- **Task instructions**: Extract the full post about ThreatMapper's integration with Steampipe, reproducing every word of it unchanged.

- **Page extract**:
+---+
Editor’s Note: This post originally appeared on Steampipe’s blog. Deepfence is excited that two of the fastest growing open source projects, ThreatMapper and Steampipe, were able to partner together to offer deep observability for the open source community’s cloud native environments. By bringing compliance and security risk into a unified platform with our ThreatMapper 1.4 release, we hope to create a common framework by which security and compliance professionals can come together and holistically address risk throughout the enterprise. We are excited about this release and collaborating together in the future!

Deepfence’s ThreatMapper has released an update that enables users to inventory cloud assets and check for compliance with standards supported by Steampipe. Open source users from both communities saw an opportunity to integrate compliance checks with threat mapping and security risk assessment. They contributed a core integration with Steampipe, and Deepfence added UI elements to help users prioritize remediation efforts.

“ThreatMapper is an open-source platform that provides enhanced security observability across multiple cloud environments, and enumerates runtime attack paths,” says co-founder and CTO Shyam Krishnaswamy. “Its scanners work across the entire build and deployment lifecycle to check infrastructure and application images, for vulnerabilities, exposed secrets, malware and compliance misconfigurations.”
+---+
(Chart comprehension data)
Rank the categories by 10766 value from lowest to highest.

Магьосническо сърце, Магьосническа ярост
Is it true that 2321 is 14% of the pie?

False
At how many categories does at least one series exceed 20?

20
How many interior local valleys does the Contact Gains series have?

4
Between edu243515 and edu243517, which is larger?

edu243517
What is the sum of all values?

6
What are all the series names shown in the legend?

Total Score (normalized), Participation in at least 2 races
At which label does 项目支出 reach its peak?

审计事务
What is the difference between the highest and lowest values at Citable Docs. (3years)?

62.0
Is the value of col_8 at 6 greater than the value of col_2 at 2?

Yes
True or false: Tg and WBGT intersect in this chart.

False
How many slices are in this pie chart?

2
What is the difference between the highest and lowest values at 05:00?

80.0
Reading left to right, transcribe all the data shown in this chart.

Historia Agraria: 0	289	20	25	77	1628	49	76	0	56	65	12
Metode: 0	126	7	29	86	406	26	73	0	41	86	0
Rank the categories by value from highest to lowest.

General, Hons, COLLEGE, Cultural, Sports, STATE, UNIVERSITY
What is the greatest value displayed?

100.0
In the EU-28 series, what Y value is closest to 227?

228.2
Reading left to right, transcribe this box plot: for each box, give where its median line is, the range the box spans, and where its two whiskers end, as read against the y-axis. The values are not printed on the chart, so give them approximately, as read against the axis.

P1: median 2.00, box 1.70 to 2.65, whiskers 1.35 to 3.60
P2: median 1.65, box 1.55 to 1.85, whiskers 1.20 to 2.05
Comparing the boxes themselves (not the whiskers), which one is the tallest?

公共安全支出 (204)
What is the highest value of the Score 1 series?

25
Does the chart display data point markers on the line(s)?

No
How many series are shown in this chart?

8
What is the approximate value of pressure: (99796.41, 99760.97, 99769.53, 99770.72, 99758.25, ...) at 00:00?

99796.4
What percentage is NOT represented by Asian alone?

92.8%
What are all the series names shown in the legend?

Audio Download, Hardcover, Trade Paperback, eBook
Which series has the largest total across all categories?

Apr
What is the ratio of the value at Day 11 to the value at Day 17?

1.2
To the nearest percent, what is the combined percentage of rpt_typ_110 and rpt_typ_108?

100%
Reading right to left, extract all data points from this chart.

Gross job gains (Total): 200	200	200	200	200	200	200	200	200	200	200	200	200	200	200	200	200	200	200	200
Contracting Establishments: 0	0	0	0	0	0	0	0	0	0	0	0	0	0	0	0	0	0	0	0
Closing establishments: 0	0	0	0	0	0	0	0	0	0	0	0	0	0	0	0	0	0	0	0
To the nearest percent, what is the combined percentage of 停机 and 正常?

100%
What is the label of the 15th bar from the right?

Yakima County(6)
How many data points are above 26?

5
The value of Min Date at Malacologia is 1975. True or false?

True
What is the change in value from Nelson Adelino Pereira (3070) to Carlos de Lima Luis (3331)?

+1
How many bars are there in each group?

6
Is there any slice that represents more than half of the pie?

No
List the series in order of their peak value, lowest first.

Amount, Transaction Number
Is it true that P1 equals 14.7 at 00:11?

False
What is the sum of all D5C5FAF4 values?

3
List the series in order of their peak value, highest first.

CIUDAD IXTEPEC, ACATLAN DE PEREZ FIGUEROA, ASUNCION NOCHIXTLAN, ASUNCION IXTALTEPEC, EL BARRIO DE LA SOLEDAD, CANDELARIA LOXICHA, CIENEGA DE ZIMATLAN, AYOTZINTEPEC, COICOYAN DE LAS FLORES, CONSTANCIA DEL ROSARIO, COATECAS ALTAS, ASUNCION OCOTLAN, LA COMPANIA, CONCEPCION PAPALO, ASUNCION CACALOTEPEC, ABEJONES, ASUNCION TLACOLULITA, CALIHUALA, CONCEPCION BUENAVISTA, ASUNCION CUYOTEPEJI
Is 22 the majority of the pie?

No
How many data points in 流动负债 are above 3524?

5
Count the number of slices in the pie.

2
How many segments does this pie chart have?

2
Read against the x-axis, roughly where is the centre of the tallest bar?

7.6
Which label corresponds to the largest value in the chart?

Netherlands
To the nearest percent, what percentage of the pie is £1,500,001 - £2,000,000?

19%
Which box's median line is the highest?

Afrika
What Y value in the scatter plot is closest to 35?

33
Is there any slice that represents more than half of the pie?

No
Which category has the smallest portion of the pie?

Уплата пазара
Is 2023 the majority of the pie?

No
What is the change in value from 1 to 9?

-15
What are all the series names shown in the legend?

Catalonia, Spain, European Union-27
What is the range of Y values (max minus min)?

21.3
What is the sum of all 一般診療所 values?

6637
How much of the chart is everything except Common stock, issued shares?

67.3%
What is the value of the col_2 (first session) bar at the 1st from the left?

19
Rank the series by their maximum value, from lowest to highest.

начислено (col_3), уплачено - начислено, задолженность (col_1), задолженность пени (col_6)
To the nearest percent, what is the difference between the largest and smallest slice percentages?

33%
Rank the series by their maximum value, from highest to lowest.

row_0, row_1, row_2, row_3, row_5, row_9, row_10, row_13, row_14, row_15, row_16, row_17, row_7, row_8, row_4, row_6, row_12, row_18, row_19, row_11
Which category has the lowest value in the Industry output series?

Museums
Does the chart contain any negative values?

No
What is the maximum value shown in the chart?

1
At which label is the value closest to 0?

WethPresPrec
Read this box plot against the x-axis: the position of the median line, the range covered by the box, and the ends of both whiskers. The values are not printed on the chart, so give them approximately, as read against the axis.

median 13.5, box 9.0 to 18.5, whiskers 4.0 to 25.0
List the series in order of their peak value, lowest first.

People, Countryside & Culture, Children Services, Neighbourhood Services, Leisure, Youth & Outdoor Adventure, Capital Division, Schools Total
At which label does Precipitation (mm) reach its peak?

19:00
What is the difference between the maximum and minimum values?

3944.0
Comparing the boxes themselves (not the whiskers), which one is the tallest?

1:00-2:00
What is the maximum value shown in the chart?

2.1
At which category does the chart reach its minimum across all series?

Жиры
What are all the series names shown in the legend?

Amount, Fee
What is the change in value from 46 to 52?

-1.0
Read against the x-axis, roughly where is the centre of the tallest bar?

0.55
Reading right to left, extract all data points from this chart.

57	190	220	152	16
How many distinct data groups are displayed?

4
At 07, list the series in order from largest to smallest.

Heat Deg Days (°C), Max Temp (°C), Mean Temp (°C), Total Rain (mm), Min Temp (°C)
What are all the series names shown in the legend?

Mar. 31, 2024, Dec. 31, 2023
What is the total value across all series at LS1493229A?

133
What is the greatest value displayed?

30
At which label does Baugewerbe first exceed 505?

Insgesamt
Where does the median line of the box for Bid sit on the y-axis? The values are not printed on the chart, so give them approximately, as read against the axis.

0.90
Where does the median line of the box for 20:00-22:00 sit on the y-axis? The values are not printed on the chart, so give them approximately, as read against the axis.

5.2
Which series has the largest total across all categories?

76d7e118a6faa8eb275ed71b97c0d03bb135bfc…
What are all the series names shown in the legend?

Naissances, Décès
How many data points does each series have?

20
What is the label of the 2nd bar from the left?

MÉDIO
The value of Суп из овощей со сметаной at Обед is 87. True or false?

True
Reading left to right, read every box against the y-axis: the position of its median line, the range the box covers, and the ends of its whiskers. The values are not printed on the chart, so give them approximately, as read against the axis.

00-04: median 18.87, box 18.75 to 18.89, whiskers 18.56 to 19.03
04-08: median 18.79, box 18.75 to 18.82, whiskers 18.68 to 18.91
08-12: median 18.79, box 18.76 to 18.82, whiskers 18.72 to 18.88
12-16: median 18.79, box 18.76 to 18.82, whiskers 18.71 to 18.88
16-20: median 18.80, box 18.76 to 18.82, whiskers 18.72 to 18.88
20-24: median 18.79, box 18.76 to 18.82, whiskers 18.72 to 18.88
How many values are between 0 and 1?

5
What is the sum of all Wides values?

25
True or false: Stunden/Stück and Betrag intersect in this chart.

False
+---+
- **Your solution**:
Editor’s Note: This post originally appeared on Steampipe’s blog. Deepfence is excited that two of the fastest growing open source projects, ThreatMapper and Steampipe, were able to partner together to offer deep observability for the open source community’s cloud native environments. By bringing compliance and security risk into a unified platform with our ThreatMapper 1.4 release, we hope to create a common framework by which security and compliance professionals can come together and holistically address risk throughout the enterprise. We are excited about this release and collaborating together in the future!

Deepfence’s ThreatMapper has released an update that enables users to inventory cloud assets and check for compliance with standards supported by Steampipe. Open source users from both communities saw an opportunity to integrate compliance checks with threat mapping and security risk assessment. They contributed a core integration with Steampipe, and Deepfence added UI elements to help users prioritize remediation efforts.

“ThreatMapper is an open-source platform that provides enhanced security observability across multiple cloud environments, and enumerates runtime attack paths,” says co-founder and CTO Shyam Krishnaswamy. “Its scanners work across the entire build and deployment lifecycle to check infrastructure and application images, for vulnerabilities, exposed secrets, malware and compliance misconfigurations.”